1: Framing the Journey: Capitalism, Planetary Limits and the Making of New Commons
2: Stewarding Land and Resources for the Common Good
3: Towards Ecologically Resilient and Just Food Systems
4: Precarious Livelihoods: Pathways from Precarity to Solidarity
5: Democratizing Social Care: From Welfare State to Partner State
6: Forging Pathways to Energy Democracy and Just Transition
7: Democratizing Money and Finance for the Great Transition
8: Constructing your Synthesis: Purpose, Priorities, and Pathways
Modules 1, 2, and 3 introduce opportunities to use the Just Transition Framework and the Multi-Level Perspective, lenses that better equip us to focus our transition and systems change efforts.
Module 1: Framing the Journey: Capitalism, Planetary Limits and the Making of New Commons
The ideology of endless growth, consumption, and ‘free’ markets are driving climate, environmental, social, and economic breakdown. Yet at the same time changemakers are forging new pathways for change and expanding the reach of solutions. Module 1 frames the learning journey ahead.

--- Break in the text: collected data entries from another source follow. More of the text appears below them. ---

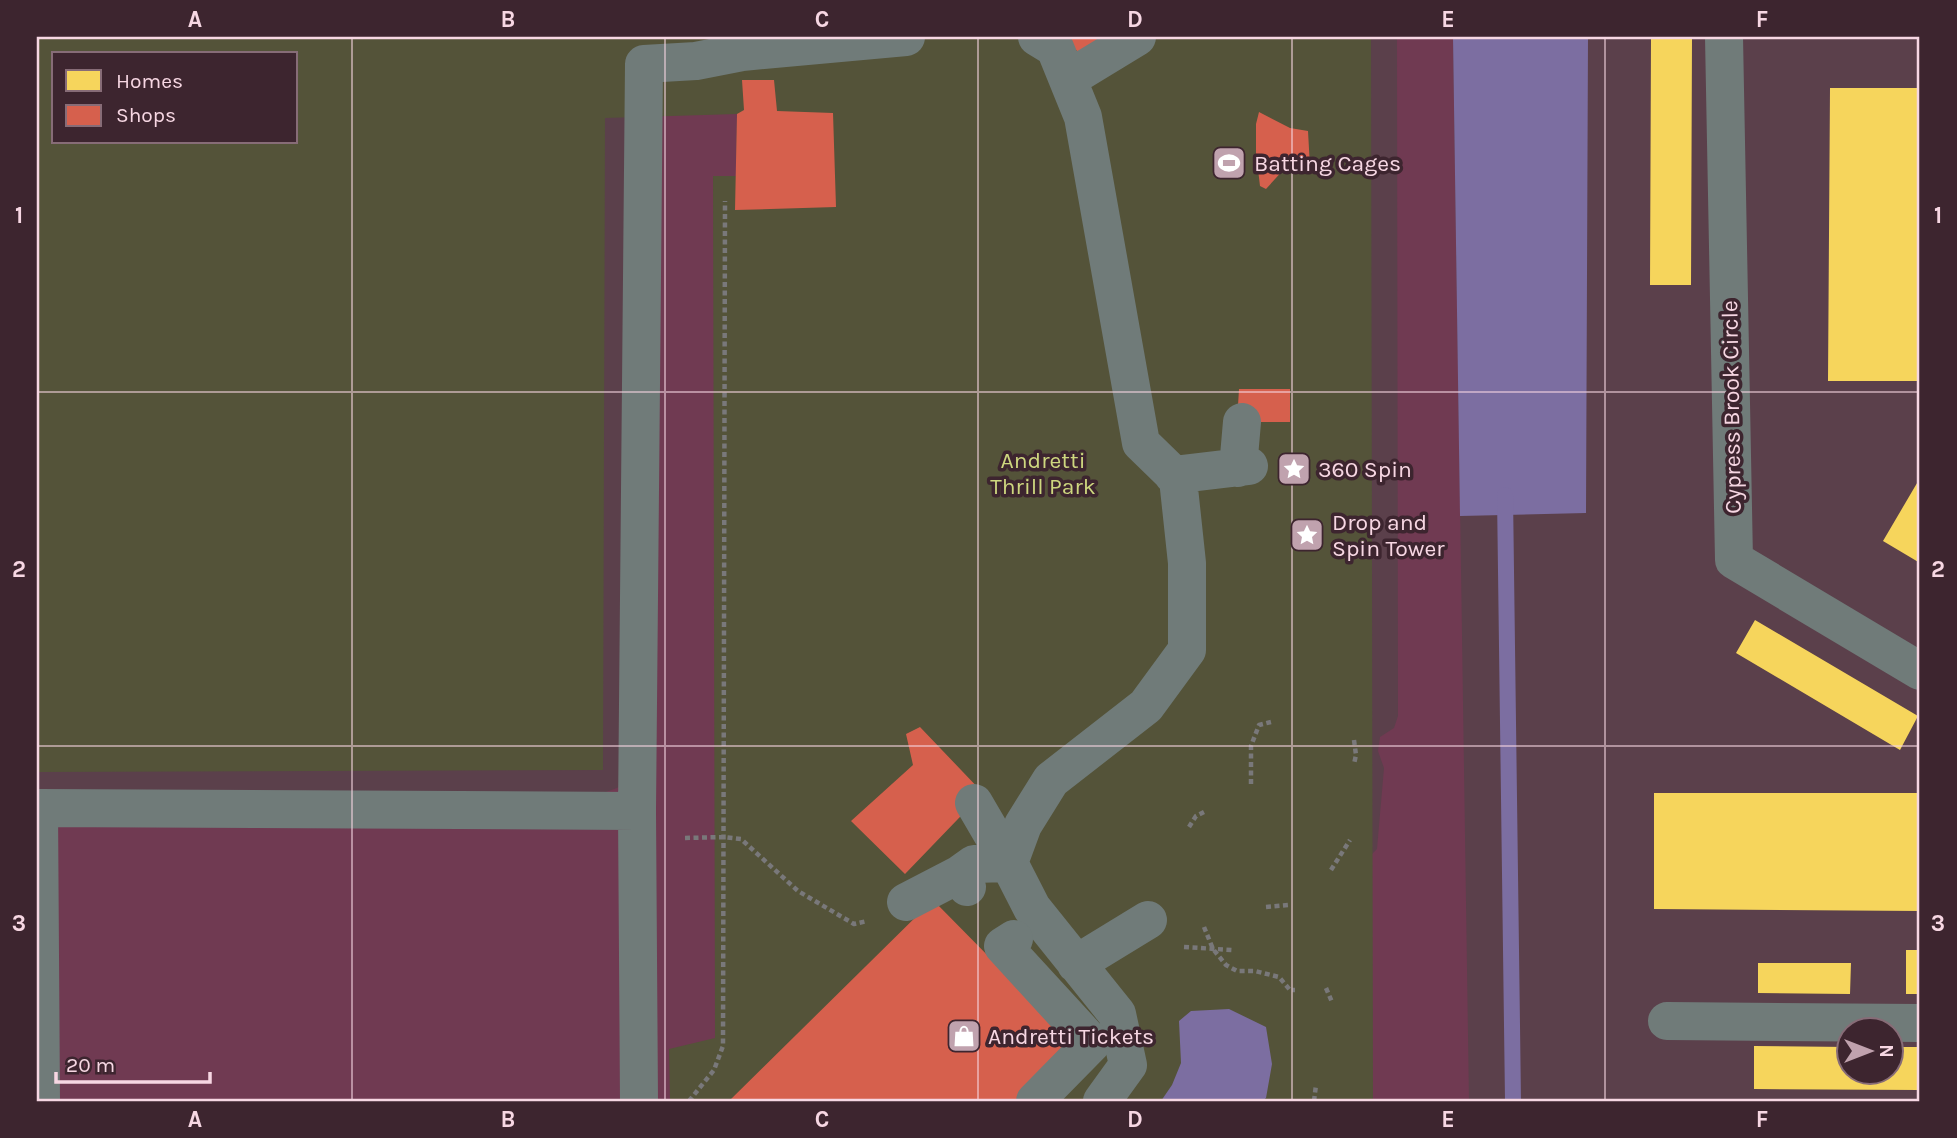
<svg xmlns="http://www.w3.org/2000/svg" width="1957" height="1138" viewBox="0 0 1957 1138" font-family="Karla,sans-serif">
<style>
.built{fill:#703a52}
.green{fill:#545339;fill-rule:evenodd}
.water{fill:#7c6ea1}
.homes{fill:#f6d55c}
.shops{fill:#d6604d}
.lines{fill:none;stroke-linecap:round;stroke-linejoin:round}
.stream{stroke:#7c6ea1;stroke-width:16}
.path{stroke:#79787a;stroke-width:4.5;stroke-dasharray:5 3.5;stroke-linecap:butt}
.minor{stroke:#707b79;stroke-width:38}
.minor-bridge{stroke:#707b79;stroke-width:38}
.grid{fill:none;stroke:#f7d7e3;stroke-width:2;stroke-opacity:0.55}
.labels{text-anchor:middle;stroke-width:7;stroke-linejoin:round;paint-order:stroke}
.poi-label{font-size:23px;fill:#f7d7e3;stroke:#3d252f;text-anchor:start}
.street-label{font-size:23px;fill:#f7d7e3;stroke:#3d252f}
.park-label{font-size:23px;fill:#ced77f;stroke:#3d252f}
.neatline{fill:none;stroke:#f7d7e3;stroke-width:2.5}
.grid-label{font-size:23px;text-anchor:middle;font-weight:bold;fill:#f7d7e3}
</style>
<rect width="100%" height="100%" fill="#5b404b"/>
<path class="built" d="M1397 37H1453L1469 1101H1354L1365 1082 1373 1013 1371 1000 1366 860 1377 849 1384 768 1378 751 1380 737 1394 728 1398 716Z
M712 45 1131 1101H37V795L603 793 617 788 623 783 631 66Z"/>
<path class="green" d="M37 37H1371L1373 1101H670L669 1049 715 1038 713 176H736L737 114 605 118 603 770 37 772ZM54 54H296V142H54Z"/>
<path class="water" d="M1453 37H1588L1586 513 1460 516Z
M1229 1009 1266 1027 1272 1064 1266 1098 1262 1101H1161L1172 1085 1181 1063 1179 1021 1191 1011Z"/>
<path class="homes" d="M1651 37H1692L1691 285H1650Z
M1830 88H1920V381H1828Z
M1920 478V563L1883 541Z
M1755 620 1918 716 1900 750 1736 653Z
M1654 793H1920V911L1654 909Z
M1906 950H1920V994H1906Z
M1758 963H1851L1850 994 1758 993Z
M1754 1046 1848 1047V1072H1890V1047H1920V1090L1754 1089Z"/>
<path class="shops" d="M1066 37H1102L1080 55Z
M742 80H774L777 111 833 113 836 207 735 210 737 114 744 110Z
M1259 112 1290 128 1308 131 1310 167H1286L1266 189 1260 186 1256 153V124Z
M1239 389H1290V422H1237Z
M920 727 983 793 905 874 851 821 913 765 906 734Z
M933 900 1078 1047 1022 1101H729Z"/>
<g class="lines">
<path class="stream" d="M1505 495 1513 1101"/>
<path class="path" d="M1354 740 1356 755 1354 764
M1251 784V746L1259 725 1271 722
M1189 827 1196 816 1204 812
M685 838 724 837 741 839 798 891 854 924 867 921
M1331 870 1350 840
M1266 907 1289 905
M1204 927 1213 949 1226 965 1237 971H1255L1279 977 1290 990H1295
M1184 947 1232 950
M1326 988 1332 1002
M689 1101 714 1070 723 1046 725 201
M1314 1101 1316 1085"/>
<path class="minor" d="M1037 37 1055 48 1083 117 1141 443 1178 479 1187 563V650L1146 706 1051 780 1023 825 1009 863 1032 908 1117 1014 1128 1065 1102 1101
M1724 37 1734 560 1920 671
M1068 79 1137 37
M1238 468 1242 422
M1173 475 1249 466
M967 887 960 874 974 864 1009 863 974 803
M906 902 960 874
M1076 964 1148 920
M1667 1021 1920 1023
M41 1101 39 808 637 811
M639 1101 637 811 644 64 696 61 742 52 906 37"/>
<path class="minor-bridge" d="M1014 939 1003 946 1092 1043 1035 1101"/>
</g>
<path class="grid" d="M352 37V1101M665 37V1101M978 37V1101M1292 37V1101M1605 37V1101M37 392H1920M37 746H1920"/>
<defs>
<symbol id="stadium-square" viewBox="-11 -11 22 22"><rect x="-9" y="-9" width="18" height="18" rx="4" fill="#c0a2ae" stroke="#3d252f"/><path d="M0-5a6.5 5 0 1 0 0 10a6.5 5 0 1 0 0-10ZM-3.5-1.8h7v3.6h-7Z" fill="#fff"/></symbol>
<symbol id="sight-square" viewBox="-11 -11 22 22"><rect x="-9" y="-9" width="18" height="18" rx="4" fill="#c0a2ae" stroke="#3d252f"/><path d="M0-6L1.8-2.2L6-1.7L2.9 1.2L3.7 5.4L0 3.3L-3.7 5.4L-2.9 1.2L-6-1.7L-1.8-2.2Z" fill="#fff"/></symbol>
<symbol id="shop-square" viewBox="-11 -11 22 22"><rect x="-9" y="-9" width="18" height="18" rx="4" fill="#c0a2ae" stroke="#3d252f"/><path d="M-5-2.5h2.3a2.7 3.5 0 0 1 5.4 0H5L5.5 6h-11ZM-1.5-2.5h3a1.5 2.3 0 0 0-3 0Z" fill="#fff"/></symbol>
</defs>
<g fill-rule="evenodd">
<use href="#stadium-square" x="1210" y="144" width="38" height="38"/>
<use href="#sight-square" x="1275" y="450" width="38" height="38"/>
<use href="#sight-square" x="1288" y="516" width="38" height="38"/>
<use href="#shop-square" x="945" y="1017" width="38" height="38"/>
</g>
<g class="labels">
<g class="poi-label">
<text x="1254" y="171">Batting Cages</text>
<text x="1318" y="477">360 Spin</text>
<text x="1332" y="530">Drop and<tspan x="1332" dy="26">Spin Tower</tspan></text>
<text x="988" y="1044">Andretti Tickets</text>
</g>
<g class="street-label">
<text transform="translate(1731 407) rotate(-91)" y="8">Cypress Brook Circle</text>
</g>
<g class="park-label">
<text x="1043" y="468">Andretti<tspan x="1043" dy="26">Thrill Park</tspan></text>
</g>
</g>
<rect width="1957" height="1138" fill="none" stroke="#3d252f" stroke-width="77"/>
<rect x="52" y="52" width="245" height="91" fill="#3d252f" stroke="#876c77" stroke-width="2"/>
<rect x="66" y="70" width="35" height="21" fill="#f6d55c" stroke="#876c77" stroke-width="2"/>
<text x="116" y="88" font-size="21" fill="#f7d7e3">Homes</text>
<rect x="66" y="105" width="35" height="21" fill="#d6604d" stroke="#876c77" stroke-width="2"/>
<text x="116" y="122" font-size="21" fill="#f7d7e3">Shops</text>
<g transform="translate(1870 1051) rotate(90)"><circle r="33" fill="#3d252f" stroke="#876c77" stroke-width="2"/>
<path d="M0-5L12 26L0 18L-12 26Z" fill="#c0a2ae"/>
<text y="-10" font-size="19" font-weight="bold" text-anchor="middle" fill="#f7d7e3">N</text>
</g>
<path d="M56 1072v10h154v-10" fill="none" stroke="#f7d7e3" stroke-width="3.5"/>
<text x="66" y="1072" font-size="21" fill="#f7d7e3" stroke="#3d252f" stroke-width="5" paint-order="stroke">20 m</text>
<rect x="38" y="38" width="1880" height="1062" class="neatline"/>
<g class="grid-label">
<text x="195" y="27">A</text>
<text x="508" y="27">B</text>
<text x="822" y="27">C</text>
<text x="1135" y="27">D</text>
<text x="1448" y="27">E</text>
<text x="1762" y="27">F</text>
<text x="19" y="223">1</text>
<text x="1938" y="223">1</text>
<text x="19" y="577">2</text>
<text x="1938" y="577">2</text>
<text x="19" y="931">3</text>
<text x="1938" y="931">3</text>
<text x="195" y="1127">A</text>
<text x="508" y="1127">B</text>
<text x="822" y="1127">C</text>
<text x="1135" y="1127">D</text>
<text x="1448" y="1127">E</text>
<text x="1762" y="1127">F</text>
</g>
</svg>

Module 2: Stewarding Land and Resources for the Common Good
Land, Land, water, and air – how are these commons being reclaimed for the common good? Alternative ways of owning and governing land are central to innovations – large and small – for achieving affordable shelter, clean water, transition to organic agriculture and the restoration of desecrated areas. As a result, both poverty and emissions have been radically reduced.
Module 3: Towards Ecologically Resilient and Just Food Systems
This module explores models, strategies, and popular movements that resist corporate, chemical, and commodity-based agriculture while cultivating regenerative and resilient food systems.
Modules 4, 5, and 6 build on these frameworks and introduce other issues key to systems change, including two additional analytical tools and eco-system thinking.
Module 4: Precarious Livelihoods: Pathways from Precarity to Solidarity
Job precarity is being challenged by solidarity-based solutions that range from democratic ownership to such major policy initiatives as Universal Basic Income. This module introduces systemic approaches to meeting the challenge of job precarity in the age of comprehensive automation and AI.
Module 5: Democratizing Social Care: From Welfare State to Partner State
Can rule-based, top-down, bureaucratic systems of social care be transformed? This module demonstrates that local, multi-stakeholder, democratic social care models can radically improve the quality of care while reducing the costs.
Module 6: Forging Pathways to Energy Democracy and Just Transition
Is it possible to wrest control from the energy giants? Can we, through conservation, radically reduce energy use where we live? This module says, “yes” – but it won’t happen without organizing and advocating for policies that make it possible.
Module 7: Democratizing Money and Finance for the Great Transition
It’s time to demystify the world of money creation – to recognize how debt-free money was created in the past to address enormous challenges, and why it is crucial to do so again. This module also introduces a series of practical financing alternatives and their positive social and economic impacts.
Module 8: Constructing your Synthesis: Purpose, Priorities, and Pathways
This is an opportunity for you and other MOOC participants to review what you have learned and to synthesize the implications for your own priorities and their contribution to transition work in these perilous times.